Angle C: \( \cos C = \dfrac{(c^{2} + b^{2}) - (d^{2} + a^{2})}{2(bc+ad)} = \) \( \dfrac{(25 + 64) - (75 + 36)}{80+60\sqrt{3}} = \) \( \dfrac{-11}{10(4+3\sqrt{3})} = \) \( \dfrac{-11}{10(4+3\sqrt{3})} \cdot \dfrac{4-3\sqrt{3}}{4-3\sqrt{3}} = \) \( \dfrac{-11(4-3\sqrt{3})}{10(16-27)} = \) \( \dfrac{4-3\sqrt{3}}{10} \approx -0.1196 \)

Angle D is also 90 degrees, so cosine is 0.

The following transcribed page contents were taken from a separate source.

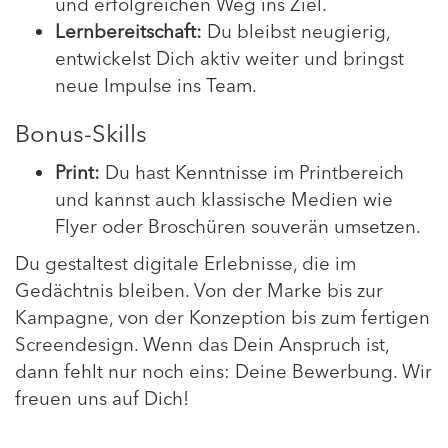
und erfolgreichen Weg ins Ziel.
Lernbereitschaft:
Du bleibst neugierig,
entwickelst Dich aktiv weiter und bringst
neue Impulse ins Team.
Bonus-Skills
Print:
Du hast Kenntnisse im Printbereich
und kannst auch klassische Medien wie
Flyer oder Broschüren souverän umsetzen.
Du gestaltest digitale Erlebnisse, die im
Gedächtnis bleiben. Von der Marke bis zur
Kampagne, von der Konzeption bis zum fertigen
Screendesign. Wenn das Dein Anspruch ist,
dann fehlt nur noch eins: Deine Bewerbung. Wir
freuen uns auf Dich!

Angle D: \( \cos D = \dfrac{(d^{2} + c^{2}) - (a^{2} + b^{2})}{2(ab+cd)} = \) \( \dfrac{(75 + 25) - (64 + 36)}{2((6)(8)+(8)(5\sqrt{3}))} = 0\)

Notice that \( \cos A = \cos(\angle DAC + \angle BAC) \). Let’s call these angles a and b. The sum angle identity of cosine is \( \cos(a+b) = \cos(a)\cos(b) - \sin(a)\sin(b) \). Since these are right triangles, this evaluates to \( \frac{5\sqrt{3}}{10}\cdot \frac{6}{10} - \frac{5}{10} \cdot \frac{8}{10} = \) \( \frac{30\sqrt{3} - 40}{100} = \) \( \frac{3\sqrt{3} - 4}{10} \approx 0.1196 \). The cosine value verifies.

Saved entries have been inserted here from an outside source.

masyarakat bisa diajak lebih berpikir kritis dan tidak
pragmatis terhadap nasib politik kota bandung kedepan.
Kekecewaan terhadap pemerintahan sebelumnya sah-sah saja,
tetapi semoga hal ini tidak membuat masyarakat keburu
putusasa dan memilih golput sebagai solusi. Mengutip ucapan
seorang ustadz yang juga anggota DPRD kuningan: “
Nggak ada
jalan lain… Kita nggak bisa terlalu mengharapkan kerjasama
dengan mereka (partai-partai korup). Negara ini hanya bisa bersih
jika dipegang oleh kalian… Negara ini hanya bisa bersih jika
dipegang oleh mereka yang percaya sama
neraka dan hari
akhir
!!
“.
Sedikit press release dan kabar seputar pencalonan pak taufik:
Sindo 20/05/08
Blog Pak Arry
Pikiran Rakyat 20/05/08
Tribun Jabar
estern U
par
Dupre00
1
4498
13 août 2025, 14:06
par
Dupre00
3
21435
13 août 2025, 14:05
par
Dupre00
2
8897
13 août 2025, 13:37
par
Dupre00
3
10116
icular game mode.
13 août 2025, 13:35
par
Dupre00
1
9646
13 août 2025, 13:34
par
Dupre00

Diagonal Length of Any Quadrilateral

The above lengths were found without any trigonometry in the formulas because they were cyclic. To find the diagonal of any quadrilateral we must backup to where we substituted 0 for \( \cos A + \cos C \). Remember, to find \(D_{1}^{2} \), use angles whose vertices are not touched by \(D_{1}\). But to find \(D_{2}^{2} \) use the other pair of angles. The formulas of the diagonals of any quadrilateral are given as follows:

The diagonal lengths of any quadrilateral can be found by the following formulas:

\( D_{1}^{2} = \frac{ad(b^{2}+c^{2})+bc(a^{2}+d^{2}) - 2abcd(\cos A + \cos C}{ad+bc}) \) and \( D_{2}^{2} = \frac{ab(c^{2}+d^{2})+cd(a^{2}+b^{2}) - 2abcd(\cos B + \cos D)}{ab+cd} \)

Other Properties of Quadrilaterals

Ptolemy’s theorem states that \( D_{1}D_{2} = ac + bd \).

The circumradius of the cyclic quadrilateral is given by \( R = \frac{\sqrt{(ab+cd)(bc+ad)(ac+bd)}}{4K} \), where K is the area of the quadrilateral.

\( \frac{x}{y} = \frac{d}{b} \). Therefore, \( x = \frac{d(dD_{2}-bD_{1})}{d^{2}-b^{2}} \)

\( p = \frac{abD_{1}}{cD_{1}-aD_{2}} \) and \( q = \frac{abD_{2}}{cD_{1}-aD_{2}} \)